Question

How do you solve the system by graphing $x + 2y = 4$ and $2x + 4y = 8$?

Answer 1

In this question we need to find the solution of a system of linear equation by graphing method and equation of systems are $x + 2y = 4$ and $2x + 4y = 8$. We will plot both equations of lines on the graph. We need to know the condition of types of solution of system linear equations. A system of linear can have finite, infinite or no solutions.

Complete step by step solution:
Let us try to solve this question in which we are asked to find the solution of the system of a linear equation by graphing method. To find the solution of the system of linear equations we will plot both equation $x + 2y = 4$ and $2x + 4y = 8$ on the graph. To plot these lines we need some points on both lines. We will first convert both lines into their slope intercept form and then find some point by assuming values of $x$.
Hence both equations of lines in slope intercept form $y = mx + c$, where $m$ slope and $c$ is the intercept of line. Here is the slope-intercept form of both equations.
Line $x + 2y = 4$
$x + 2y = 4 \\\ 2y = - x + 4 \\\ y = \dfrac{{ - x}}{2} + 2 \\\$
Hence the slope is $m = \dfrac{{ - 1}}{2}$ and intercept $c = 2$for line$x + 2y = 4$.
Here are the some point which line on the line $x + 2y = 4$, are $( - 2,3),\left( { - 1,\dfrac{5}{2}} \right),(0,2),\left( {1,\dfrac{3}{2}} \right)and(2,1)$which we found by assuming values of $x$.
Line $2x + 4y = 8$
$2x + 4y = 8 \\\ 4y = - 2x + 8 \\\ y = \dfrac{{ - 2x}}{4} + \dfrac{8}{4} \\\ y = \dfrac{{ - x}}{2} + 2 \\\$
Hence the slope is $m = \dfrac{{ - 1}}{2}$ and intercept $c = 2$ for line $2x + 4y = 8$.
Here are the some point which line on the line $x + 2y = 4$, are $( - 2,3),\left( { - 1,\dfrac{5}{2}} \right),(0,2),\left( {1,\dfrac{3}{2}} \right) and (2,1)$ which we found by assuming values of $x$.
Since both lines have a set of points which are common and our given system of linear equations has infinitely many solutions. When we plot the graph of an equation we have only one line on the graph we have a case of overlapping lines. We can also see that both lines are constant multiples of each other. Here is the graph of a given system of linear equations.

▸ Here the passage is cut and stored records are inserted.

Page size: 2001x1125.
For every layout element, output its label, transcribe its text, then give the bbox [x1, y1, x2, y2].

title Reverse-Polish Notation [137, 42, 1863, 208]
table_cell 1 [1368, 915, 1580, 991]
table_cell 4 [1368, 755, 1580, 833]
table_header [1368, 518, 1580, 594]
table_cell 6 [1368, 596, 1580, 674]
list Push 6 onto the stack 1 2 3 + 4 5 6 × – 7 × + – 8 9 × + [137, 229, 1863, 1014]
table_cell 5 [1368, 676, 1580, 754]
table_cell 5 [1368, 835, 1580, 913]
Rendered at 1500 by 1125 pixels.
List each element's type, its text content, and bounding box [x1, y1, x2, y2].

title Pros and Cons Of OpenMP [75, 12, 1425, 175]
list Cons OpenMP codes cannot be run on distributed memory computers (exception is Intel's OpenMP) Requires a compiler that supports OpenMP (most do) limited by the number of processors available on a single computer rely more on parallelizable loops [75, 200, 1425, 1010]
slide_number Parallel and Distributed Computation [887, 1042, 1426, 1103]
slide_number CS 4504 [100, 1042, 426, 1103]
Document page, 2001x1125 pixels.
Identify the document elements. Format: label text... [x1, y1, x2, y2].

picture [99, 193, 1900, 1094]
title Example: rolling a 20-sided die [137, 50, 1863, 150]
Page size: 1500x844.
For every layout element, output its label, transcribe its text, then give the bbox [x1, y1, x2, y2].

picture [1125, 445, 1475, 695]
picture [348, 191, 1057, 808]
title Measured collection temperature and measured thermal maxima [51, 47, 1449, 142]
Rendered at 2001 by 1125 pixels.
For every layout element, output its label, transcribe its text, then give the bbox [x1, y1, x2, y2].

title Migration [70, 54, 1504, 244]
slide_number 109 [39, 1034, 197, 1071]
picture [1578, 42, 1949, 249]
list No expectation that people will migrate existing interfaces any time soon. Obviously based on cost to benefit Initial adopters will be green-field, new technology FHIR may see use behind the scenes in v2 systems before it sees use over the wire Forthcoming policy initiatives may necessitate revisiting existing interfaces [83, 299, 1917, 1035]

From the graph we can see that the line in green is $x + 2y = 4$ and $2x + 4y = 8$ is in red color. Both are overlapping each other. Hence the above system of linear equations has infinitely many solutions.

Note: We can also solve systems of linear equations by elimination method but here we specified to solve using graphing methods. You can try on your own to solve for a given system of linear equations to check if you are getting the same solution or not.